The Roswel UFO Crash - Blanchard goes on leave
Authorising the press release was not the only odd thing that Blanchard did that day. He also went on leave. For a base commander to abandon his post for a holiday when the world’s press were besieging the place, clamouring for news of an incident at the base is odd enough. That a military commander might leave when he thought that his men had captured a UFO is even more baffling. It is usually taken that Blanchard did genuinely believe that his men had acquired parts of a flying saucer. Not only had he authorised Haut’s release, but he had sent Marcel off with some of the debris to the highly secretive Wright Field so that it could be analysed.
While Blanchard was away for the next three weeks, his post was taken by his deputy Lieutenant Colonel Payne Jennings. Jennings had been alerted on Sunday 6 July that he would be filling in for Blanchard. This was rather short notice, but not suspiciously so.

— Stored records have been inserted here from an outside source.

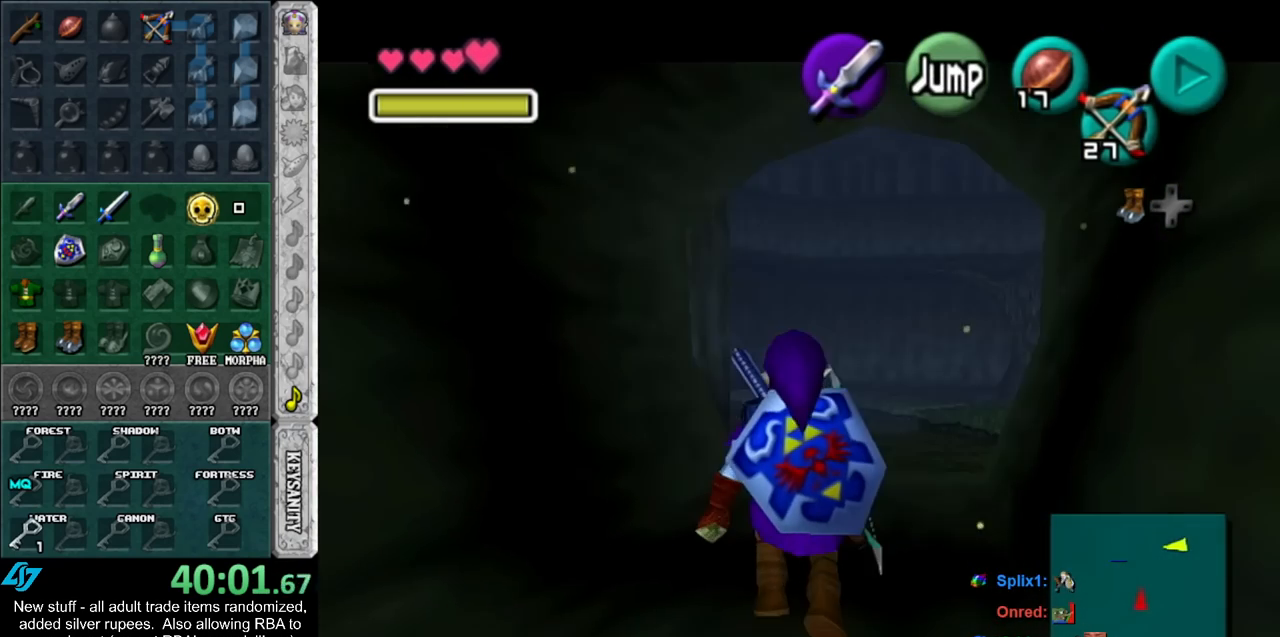
{"buttons": ["L1"], "left_stick": "down", "right_stick": "center", "events": []}
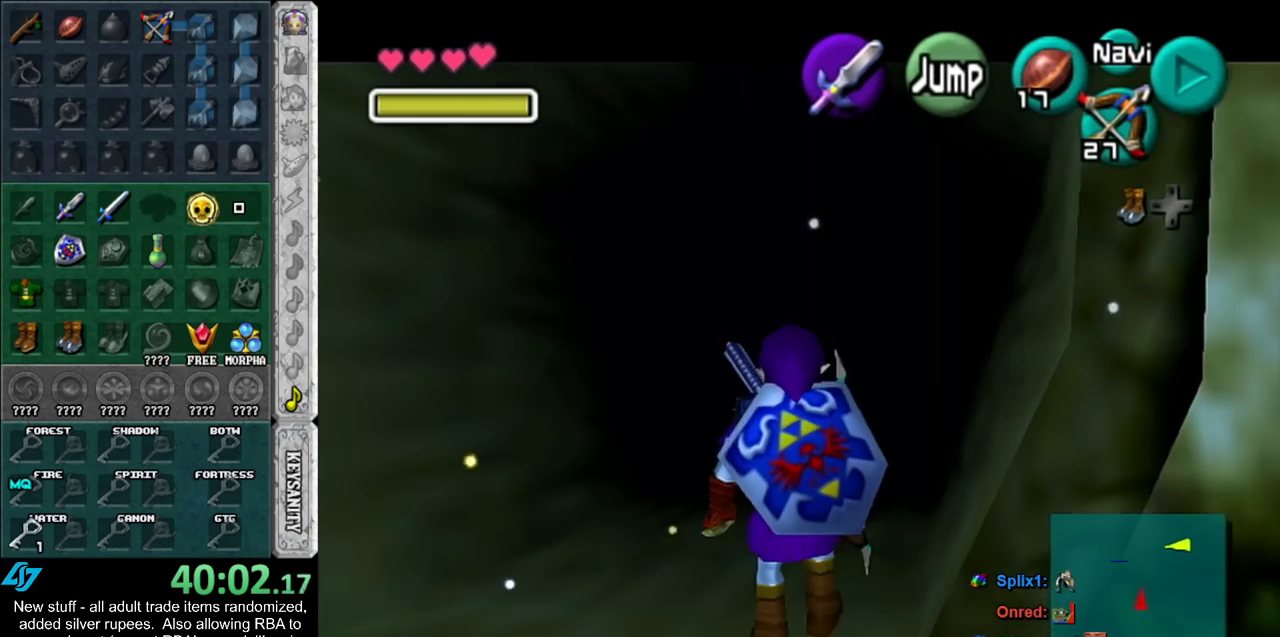
{"buttons": ["L1"], "left_stick": "down", "right_stick": "center", "events": []}
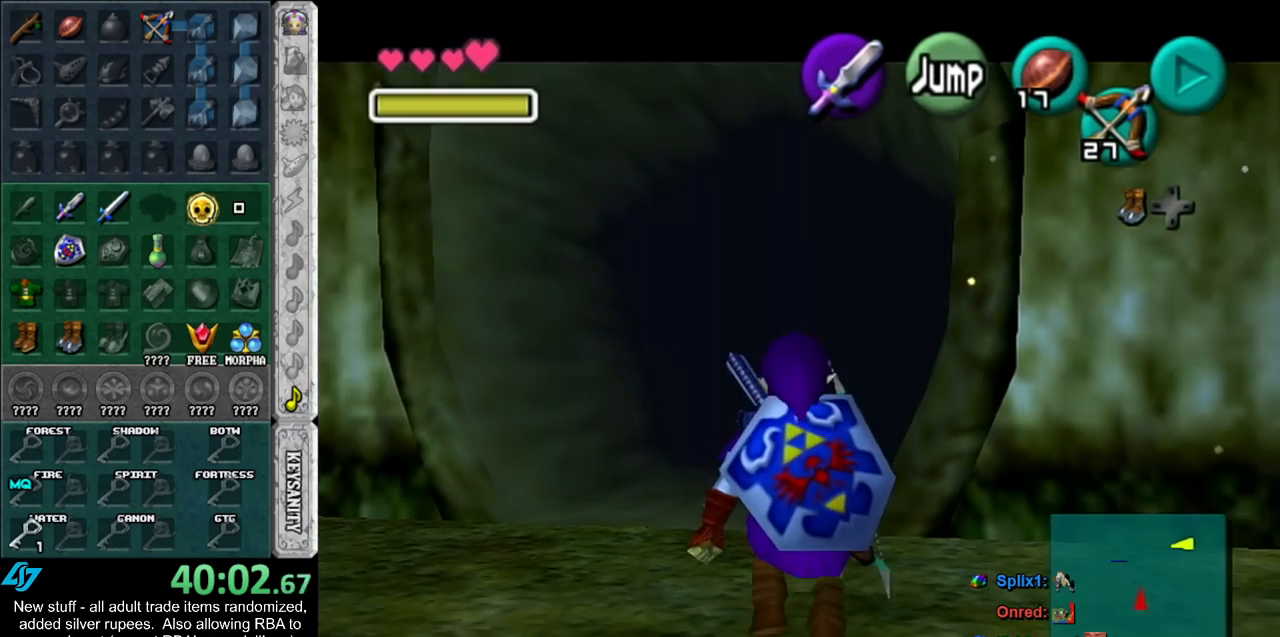
{"buttons": ["L1"], "left_stick": "right", "right_stick": "center", "events": [[150, "left_stick", "right"], [183, "A", "down"], [333, "A", "up"]]}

What it does show, however, is that Blanchard decided to take his leave only two or three days before he went. Again this is somewhat unusual, but not bizarre.
Given the timings of the various events relating to the Roswell Incident, however, the timing of Blanchard’s leave takes on new importance. According to the official version put out by the USAAF, the first the military had known of anything unusual was when Sheriff Wilcox phoned Major Marcel on 7 July when Mac Brazel arrived in Roswell with his box of debris. Marcel had then gone out to collect up the debris, returning to Roswell air base late that evening. He had then shown the debris to Blanchard on the morning of 8 July, whereupon Blanchard authorised the press release and went on leave.

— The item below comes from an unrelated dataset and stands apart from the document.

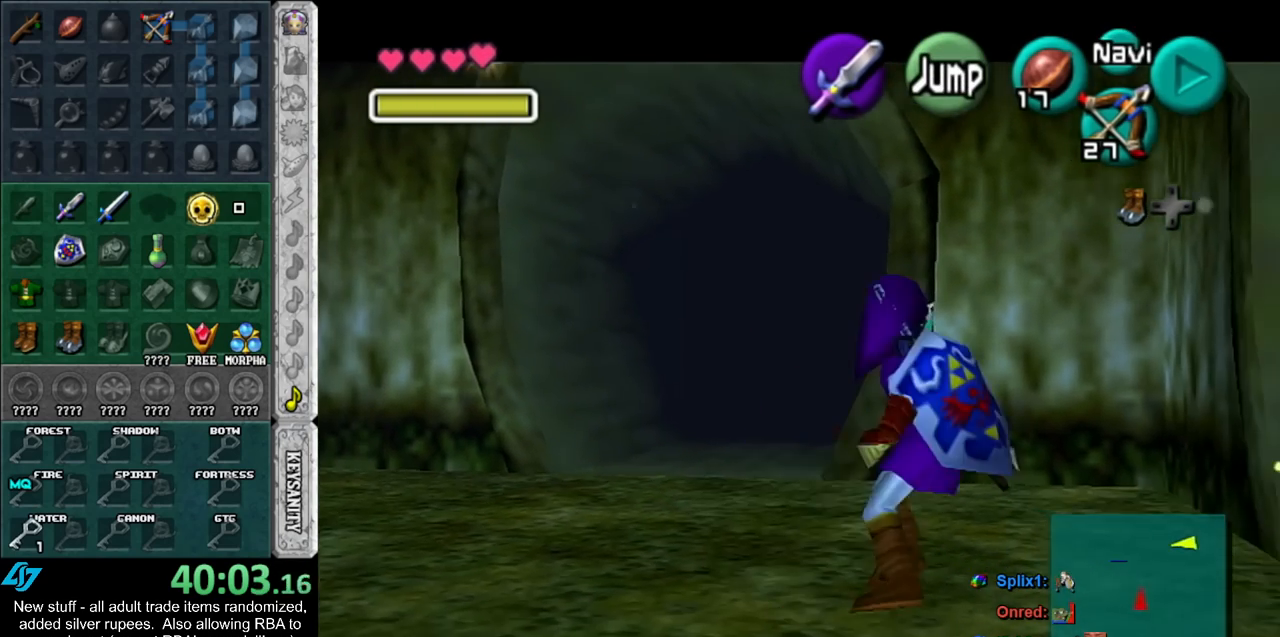
{"buttons": ["A", "L1"], "left_stick": "right", "right_stick": "center", "events": [[50, "A", "down"], [200, "A", "up"], [433, "A", "down"]]}
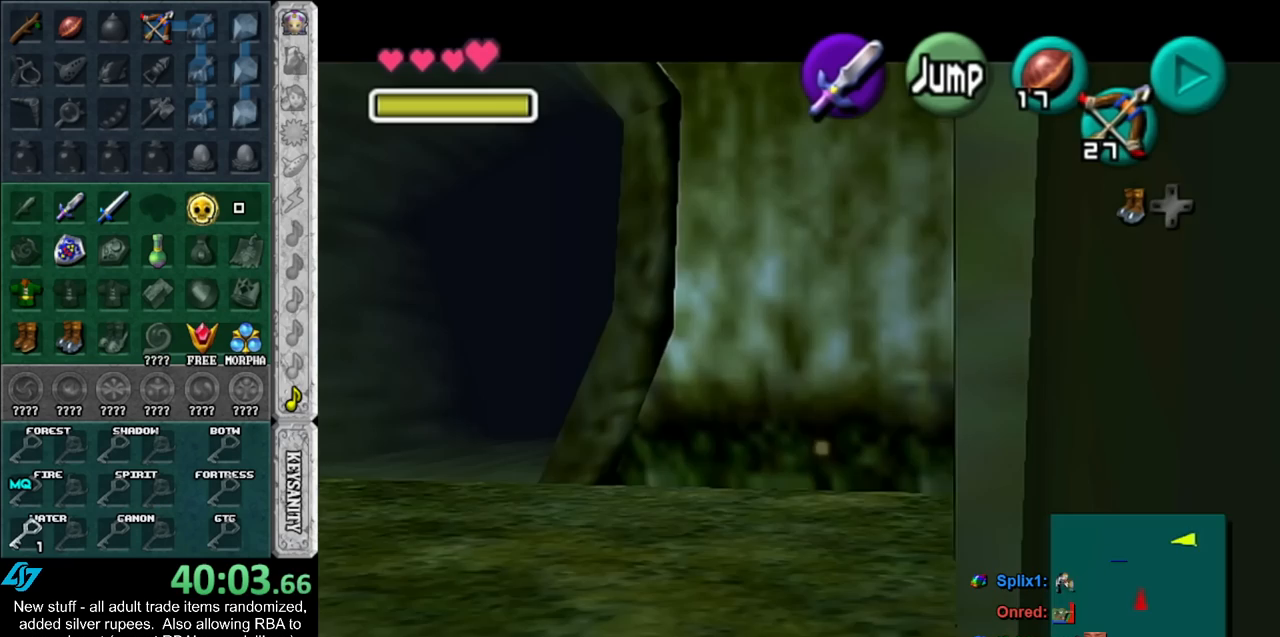
{"buttons": ["L1"], "left_stick": "right", "right_stick": "center", "events": [[117, "A", "up"], [267, "A", "down"], [450, "A", "up"]]}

Since it is very unlikely that Blanchard would have gone for a holiday when his base had captured a flying saucer, the official version seems unlikely to be true. Sceptics argue that Blanchard did not go on leave until after Ramey had unmasked the debris as being from a weather balloon. They point to a press report dated 9 July saying that Blanchard had gone on leave, but all this proves is that he had left by noon on 9 July, not that he was on the base until then. In any case, several of the military witnesses, including Haut, say that they remember Blanchard leaving before Ramey’s statement came through.
However, if the official version is rejected then the timing of Blanchard’s leave takes on a new significance. Several researchers believe that the flying saucer crashed on the night of 4 July and that military men moved in to cordon off the area on the morning of 5 July. If this is true, it means that the USAAF was aware of the crashed saucer the day before Blanchard decided to go on leave.